I walked away from that meeting for the first time understanding how painful this reunion experience must have been for my birthmother.  She has held onto my little soul for all these years and has been searching for it. I wondered what she must think when she sees it inhabited by this grown up girl?  And in an instant, I was so sad and I had to admit that I had an immeasurable feeling of loss I really never felt before.   In her plain acknowledgment of my inner thoughts, my inner angst and all the wonder I held quiet in my head began to heal …she perceived them and owned them.  In a moment, she confirmed that my way of being was something natural, I was born like this.

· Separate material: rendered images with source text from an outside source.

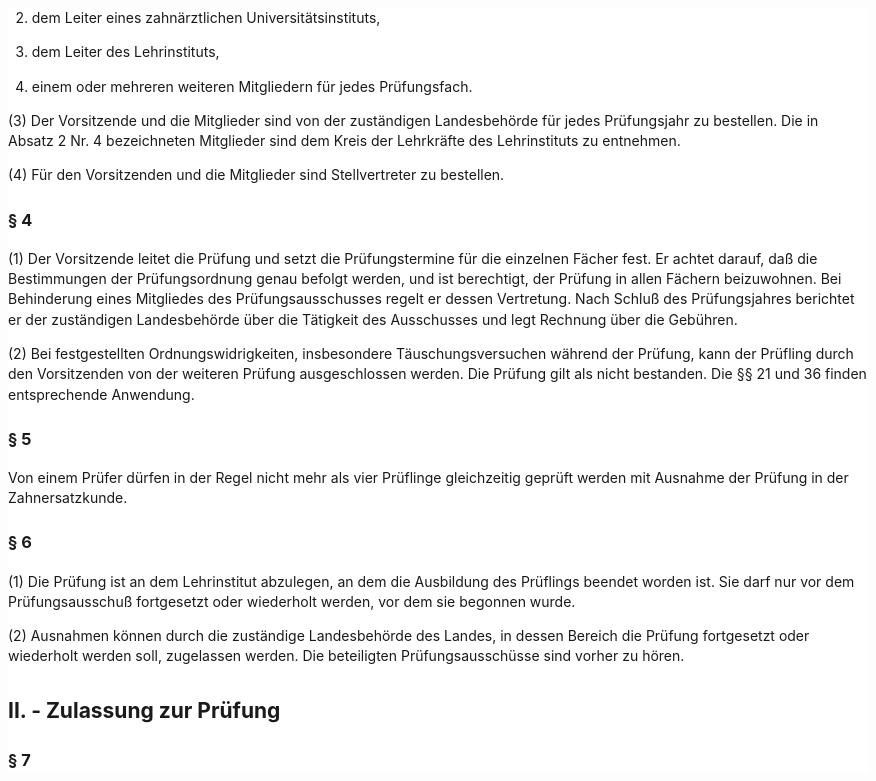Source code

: 
2.  dem Leiter eines zahnärztlichen Universitätsinstituts,


3.  dem Leiter des Lehrinstituts,


4.  einem oder mehreren weiteren Mitgliedern für jedes Prüfungsfach.




(3) Der Vorsitzende und die Mitglieder sind von der zuständigen
Landesbehörde für jedes Prüfungsjahr zu bestellen. Die in Absatz 2 Nr.
4 bezeichneten Mitglieder sind dem Kreis der Lehrkräfte des
Lehrinstituts zu entnehmen.

(4) Für den Vorsitzenden und die Mitglieder sind Stellvertreter zu
bestellen.

### § 4

(1) Der Vorsitzende leitet die Prüfung und setzt die Prüfungstermine
für die einzelnen Fächer fest. Er achtet darauf, daß die Bestimmungen
der Prüfungsordnung genau befolgt werden, und ist berechtigt, der
Prüfung in allen Fächern beizuwohnen. Bei Behinderung eines Mitgliedes
des Prüfungsausschusses regelt er dessen Vertretung. Nach Schluß des
Prüfungsjahres berichtet er der zuständigen Landesbehörde über die
Tätigkeit des Ausschusses und legt Rechnung über die Gebühren.

(2) Bei festgestellten Ordnungswidrigkeiten, insbesondere
Täuschungsversuchen während der Prüfung, kann der Prüfling durch den
Vorsitzenden von der weiteren Prüfung ausgeschlossen werden. Die
Prüfung gilt als nicht bestanden. Die §§ 21 und 36 finden
entsprechende Anwendung.

### § 5

Von einem Prüfer dürfen in der Regel nicht mehr als vier Prüflinge
gleichzeitig geprüft werden mit Ausnahme der Prüfung in der
Zahnersatzkunde.

### § 6

(1) Die Prüfung ist an dem Lehrinstitut abzulegen, an dem die
Ausbildung des Prüflings beendet worden ist. Sie darf nur vor dem
Prüfungsausschuß fortgesetzt oder wiederholt werden, vor dem sie
begonnen wurde.

(2) Ausnahmen können durch die zuständige Landesbehörde des Landes, in
dessen Bereich die Prüfung fortgesetzt oder wiederholt werden soll,
zugelassen werden. Die beteiligten Prüfungsausschüsse sind vorher zu
hören.

## II. - Zulassung zur Prüfung

### § 7
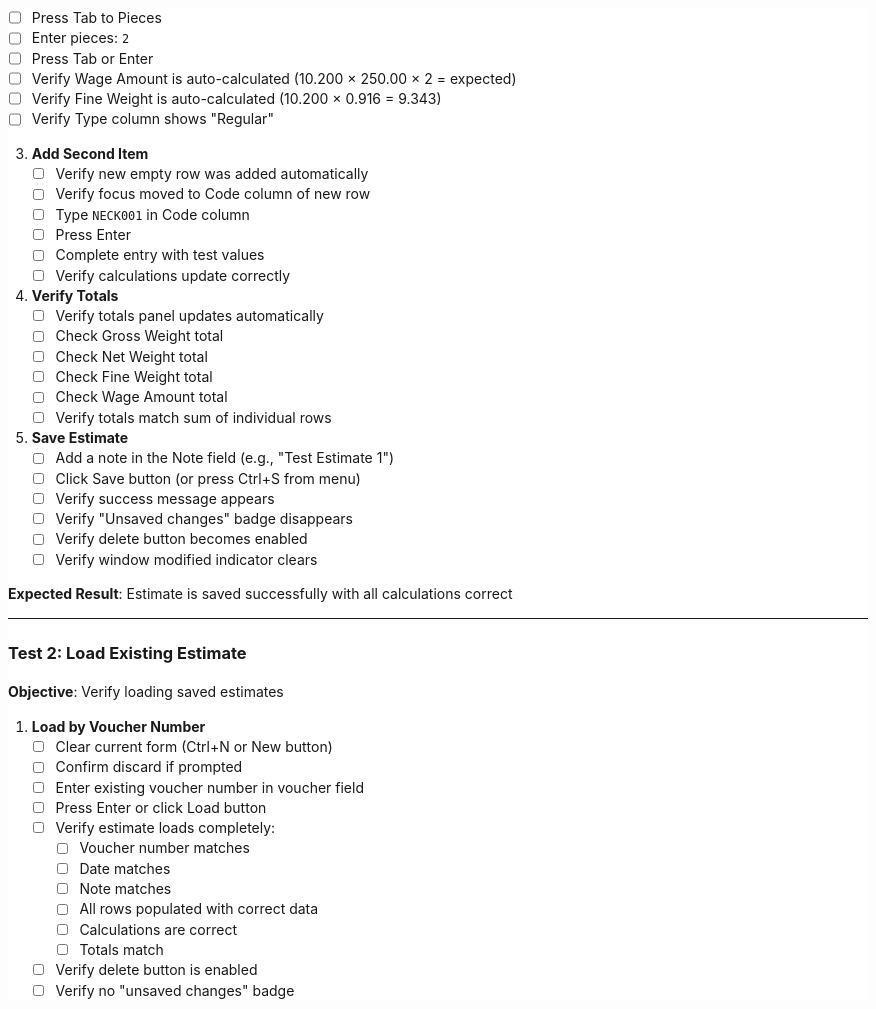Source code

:    - [ ] Press Tab to Pieces
   - [ ] Enter pieces: `2`
   - [ ] Press Tab or Enter
   - [ ] Verify Wage Amount is auto-calculated (10.200 × 250.00 × 2 = expected)
   - [ ] Verify Fine Weight is auto-calculated (10.200 × 0.916 = 9.343)
   - [ ] Verify Type column shows "Regular"

3. **Add Second Item**
   - [ ] Verify new empty row was added automatically
   - [ ] Verify focus moved to Code column of new row
   - [ ] Type `NECK001` in Code column
   - [ ] Press Enter
   - [ ] Complete entry with test values
   - [ ] Verify calculations update correctly

4. **Verify Totals**
   - [ ] Verify totals panel updates automatically
   - [ ] Check Gross Weight total
   - [ ] Check Net Weight total
   - [ ] Check Fine Weight total
   - [ ] Check Wage Amount total
   - [ ] Verify totals match sum of individual rows

5. **Save Estimate**
   - [ ] Add a note in the Note field (e.g., "Test Estimate 1")
   - [ ] Click Save button (or press Ctrl+S from menu)
   - [ ] Verify success message appears
   - [ ] Verify "Unsaved changes" badge disappears
   - [ ] Verify delete button becomes enabled
   - [ ] Verify window modified indicator clears

**Expected Result**: Estimate is saved successfully with all calculations correct

---

### Test 2: Load Existing Estimate

**Objective**: Verify loading saved estimates

1. **Load by Voucher Number**
   - [ ] Clear current form (Ctrl+N or New button)
   - [ ] Confirm discard if prompted
   - [ ] Enter existing voucher number in voucher field
   - [ ] Press Enter or click Load button
   - [ ] Verify estimate loads completely:
     - [ ] Voucher number matches
     - [ ] Date matches
     - [ ] Note matches
     - [ ] All rows populated with correct data
     - [ ] Calculations are correct
     - [ ] Totals match
   - [ ] Verify delete button is enabled
   - [ ] Verify no "unsaved changes" badge
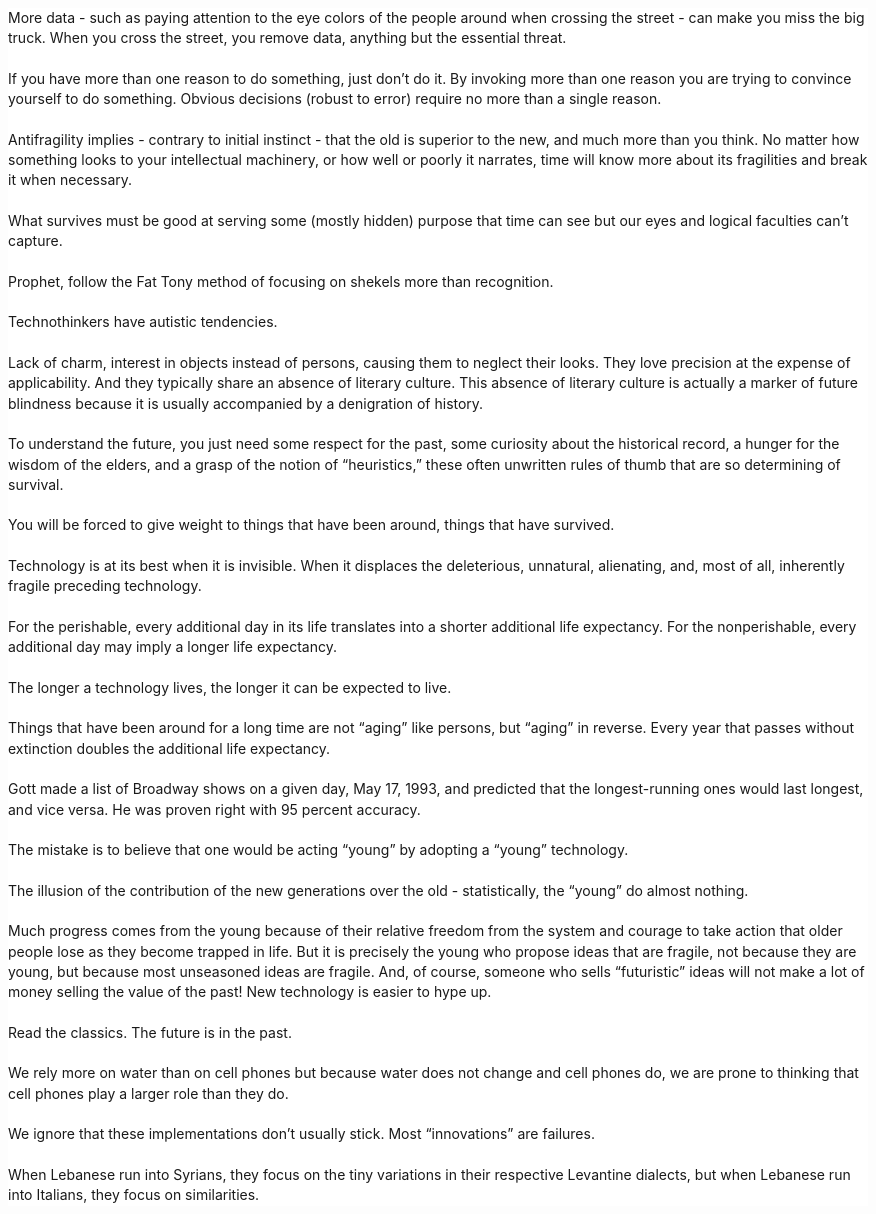 More data - such as paying attention to the eye colors of the people around when crossing the street - can make you miss the big truck. When you cross the street, you remove data, anything but the essential threat.<br>
<br>
If you have more than one reason to do something, just don’t do it.  By invoking more than one reason you are trying to convince yourself to do something. Obvious decisions (robust to error) require no more than a single reason.<br>
<br>
Antifragility implies - contrary to initial instinct - that the old is superior to the new, and much more than you think. No matter how something looks to your intellectual machinery, or how well or poorly it narrates, time will know more about its fragilities and break it when necessary.<br>
<br>
What survives must be good at serving some (mostly hidden) purpose that time can see but our eyes and logical faculties can’t capture.<br>
<br>
Prophet, follow the Fat Tony method of focusing on shekels more than recognition.<br>
<br>
Technothinkers have autistic tendencies.<br>
<br>
Lack of charm, interest in objects instead of persons, causing them to neglect their looks. They love precision at the expense of applicability. And they typically share an absence of literary culture. This absence of literary culture is actually a marker of future blindness because it is usually accompanied by a denigration of history.<br>
<br>
To understand the future, you just need some respect for the past, some curiosity about the historical record, a hunger for the wisdom of the elders, and a grasp of the notion of “heuristics,” these often unwritten rules of thumb that are so determining of survival.<br>
<br>
You will be forced to give weight to things that have been around, things that have survived.<br>
<br>
Technology is at its best when it is invisible.  When it displaces the deleterious, unnatural, alienating, and, most of all, inherently fragile preceding technology.<br>
<br>
For the perishable, every additional day in its life translates into a shorter additional life expectancy. For the nonperishable, every additional day may imply a longer life expectancy.<br>
<br>
The longer a technology lives, the longer it can be expected to live.<br>
<br>
Things that have been around for a long time are not “aging” like persons, but “aging” in reverse. Every year that passes without extinction doubles the additional life expectancy.<br>
<br>
Gott made a list of Broadway shows on a given day, May 17, 1993, and predicted that the longest-running ones would last longest, and vice versa. He was proven right with 95 percent accuracy.<br>
<br>
The mistake is to believe that one would be acting “young” by adopting a “young” technology.<br>
<br>
The illusion of the contribution of the new generations over the old - statistically, the “young” do almost nothing.<br>
<br>
Much progress comes from the young because of their relative freedom from the system and courage to take action that older people lose as they become trapped in life. But it is precisely the young who propose ideas that are fragile, not because they are young, but because most unseasoned ideas are fragile. And, of course, someone who sells “futuristic” ideas will not make a lot of money selling the value of the past! New technology is easier to hype up.<br>
<br>
Read the classics. The future is in the past.<br>
<br>
We rely more on water than on cell phones but because water does not change and cell phones do, we are prone to thinking that cell phones play a larger role than they do.<br>
<br>
We ignore that these implementations don’t usually stick. Most “innovations” are failures.<br>
<br>
When Lebanese run into Syrians, they focus on the tiny variations in their respective Levantine dialects, but when Lebanese run into Italians, they focus on similarities.<br>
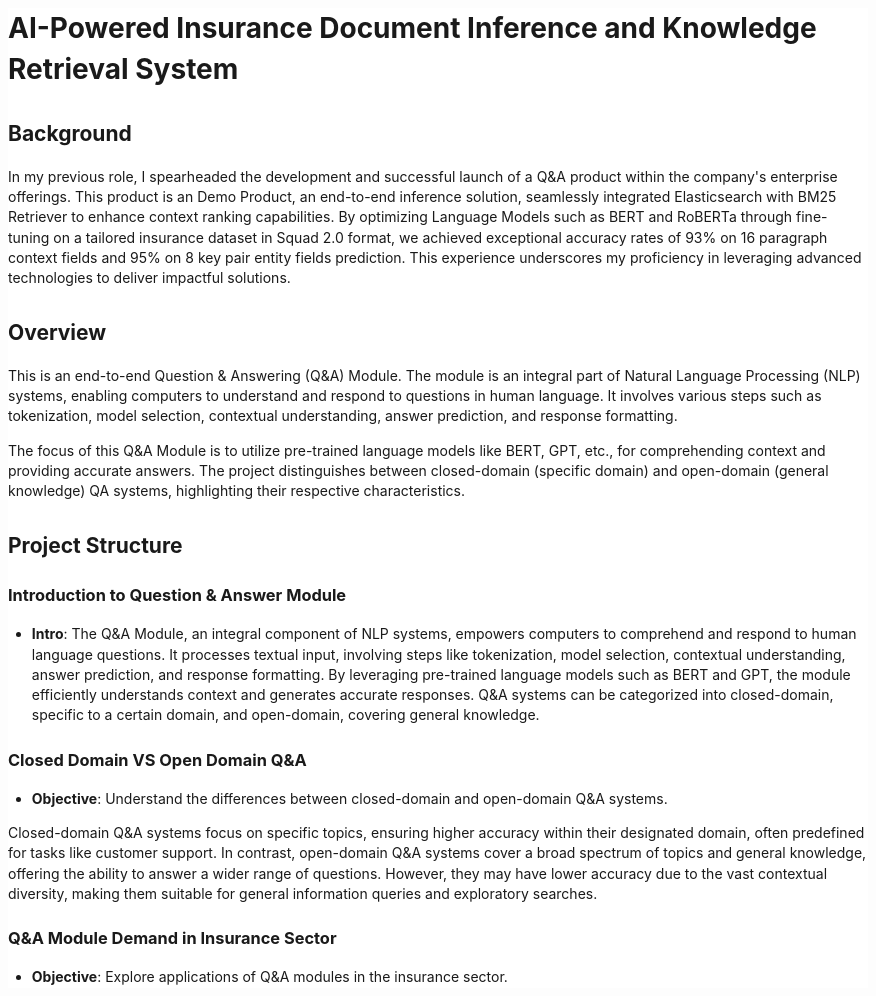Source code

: # AI-Powered Insurance Document Inference and Knowledge Retrieval System

## Background 

In my previous role, I spearheaded the development and successful launch of a Q&A product within the company's enterprise offerings. This product is an Demo Product, an end-to-end inference solution, seamlessly integrated Elasticsearch with BM25 Retriever to enhance context ranking capabilities. By optimizing Language Models such as BERT and RoBERTa through fine-tuning on a tailored insurance dataset in Squad 2.0 format, we achieved exceptional accuracy rates of 93% on 16 paragraph context fields and 95% on 8 key pair entity fields prediction. This experience underscores my proficiency in leveraging advanced technologies to deliver impactful solutions.


## Overview

This is an end-to-end Question & Answering (Q&A) Module. The module is an integral part of Natural Language Processing (NLP) systems, enabling computers to understand and respond to questions in human language. It involves various steps such as tokenization, model selection, contextual understanding, answer prediction, and response formatting.

The focus of this Q&A Module is to utilize pre-trained language models like BERT, GPT, etc., for comprehending context and providing accurate answers. The project distinguishes between closed-domain (specific domain) and open-domain (general knowledge) QA systems, highlighting their respective characteristics.

## Project Structure

### **Introduction to Question & Answer Module**
- **Intro**: The Q&A Module, an integral component of NLP systems, empowers computers to comprehend and respond to human language questions. It processes textual input, involving steps like tokenization, model selection, contextual understanding, answer prediction, and response formatting. By leveraging pre-trained language models such as BERT and GPT, the module efficiently understands context and generates accurate responses. Q&A systems can be categorized into closed-domain, specific to a certain domain, and open-domain, covering general knowledge.

### **Closed Domain VS Open Domain Q&A**

- **Objective**: Understand the differences between closed-domain and open-domain Q&A systems.

Closed-domain Q&A systems focus on specific topics, ensuring higher accuracy within their designated domain, often predefined for tasks like customer support. In contrast, open-domain Q&A systems cover a broad spectrum of topics and general knowledge, offering the ability to answer a wider range of questions. However, they may have lower accuracy due to the vast contextual diversity, making them suitable for general information queries and exploratory searches.


### **Q&A Module Demand in Insurance Sector**

- **Objective**: Explore applications of Q&A modules in the insurance sector.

Thinking about all of this again still makes me sigh with an aching heart.  Ahhh, this is what mourning feels like.  I wanted for that moment to crawl into her arms and just be held by her.  I wanted to breathe at the same time as she did. I never wanted that before.

I have finally begun to mourn the loss of my birthmother.  And as I have learned to sit in that uncomfortable achiness, it lessens each time and I am able to more quickly transition to the moments we now share.  And while I try to call regularly, I feel like I am playing catch up to be the daughter I was not able to be for her.  She pervades my thoughts at random times, and it is with a mix of sadness, wistfulness and joy that I know she is still here.

Lest you think that the rose colored glasses have yet to come off, here is the reality of the situation.  Korean language in tact and still I will never have a mother-daughter relationship with my birthmother.  The standard I have dreamt of for all these years will pale with anything I have now.  She is still not a completely real person to me.  She has captured my attention and has helped ME become a real person, one who is born just like everyone else.  Despite all the questions she has answered, there will always be more where they came from. Not having a shared history leaves me still wondering – her favorite color, song, book, prayer.  I wonder what makes her laugh, who is her best friend, what’s her politics, what’s her passion and what did she wish she’d become when she grew up.  I wonder too what kind of mother she is to her son and could have been for me.  I realize too that in the mere wondering of these things, there is forever a gap of culture that makes many of these questions unanswerable.  She is Korean, I am just a little bit.  What I have learned is that she is a kind person, a person of devout Catholic faith, hardworking, complains hardly at all and speaks frankly and honestly.  She is tenacious and keeps things close to her vest.  She plays things over and over in her head and wonders them aloud.  She has never asked for anything.  She has clearly stated that she has no intention of asking me for anything.  She has no desire to meet my American parents nor learn about my childhood, never asked to see a single photo of when I was young.  While it makes her extremely sad to have missed those years, she seems to enjoy me as I am now.  There seem to be no strings with this relationship.  I feel for both of us that meeting each other has just made our lives sweeter.

I know I have gained more than she has. I think that the reason I am ok with the way things stand right now is because it reflects very much the way I am.  I realize the qualities I have most recognized of my birthmother are the qualities I most recognize about myself. Now the quest is to figure out what part of me is her and how being adopted has influenced my sense of self.